Document passage:
---

Yes. A crash means that the software exited in a dramatic and unexpected way. Normal use of the word doesn't have any other meanings.
- Is the concept described even on-topic for the site?
Because crashing relates to software, it is on-topic here, assuming they are fixing a crash through programming, not using software.
- Does the tag add any meaningful information to the post?
No. The title or body should tell you that the program is crashing. Adding this tag just repeats that information.
- Does it mean the same thing in all common contexts?
The only other meaning I can see used for the tag would be with a simulation, like a car crash. However, I still feel that the term is very unambiguous, even when combined with other tags.
#3 has a great reason for removing the tag, but I still feel that the tag is so widely used and is not causing active harm that it should not be important to remove it.
I'd just like to remind everyone that there is a difference between a bad tag and a tag that should be burned. I fully agree that [crash] is a bad tag. However, right now it has 9,300 question and doesn't seem to cause any wide-spread harm.

---

Data excerpts:
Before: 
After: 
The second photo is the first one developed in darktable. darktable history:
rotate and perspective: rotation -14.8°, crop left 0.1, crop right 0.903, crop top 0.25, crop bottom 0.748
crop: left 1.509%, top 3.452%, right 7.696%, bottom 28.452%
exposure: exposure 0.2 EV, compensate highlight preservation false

---

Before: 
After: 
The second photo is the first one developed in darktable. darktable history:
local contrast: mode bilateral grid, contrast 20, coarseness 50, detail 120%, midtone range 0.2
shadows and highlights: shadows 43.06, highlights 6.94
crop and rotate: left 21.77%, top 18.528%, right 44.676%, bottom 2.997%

---

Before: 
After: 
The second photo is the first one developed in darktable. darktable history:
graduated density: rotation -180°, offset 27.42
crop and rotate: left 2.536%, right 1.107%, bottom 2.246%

---

Stated problem 1:
Answer these about the discussion of the crash tag:
(a) Besides a program exiting, what other use of the tag does the writer mention?
(b) How many questions carry [crash], according to the final paragraph?
(c) Why does the writer say the tag adds no meaningful information to a post?
Stated problem 2: Write the next few sentences of the discussion of the crash tag, starting after its final sentence.
The rows come from a separate source.

Task result 1:
(a) A simulation, like a car crash.
(b) 9,300.
(c) The title or body should already say that the program is crashing, so the tag only repeats that information.

Task result 2:
How many tag burninations have you personally participated in? software-engineering had only 1,800 questions. The bulk of the work took 48 days.
Software Engineering was a tag causing harm to the site by allowing off-topic posts, and only had a relatively small number of posts. This is the sort of tag the community can handle.
There are a lot of tag burnination requests. 721 of them. 25% of them have been marked "completed".
This is a topic for a larger discussion, but there needs to be an understanding that it's very easy to make a burn suggestion, but very hard to follow through with it.
[crash] is not the tag that the community should spend effort to burn.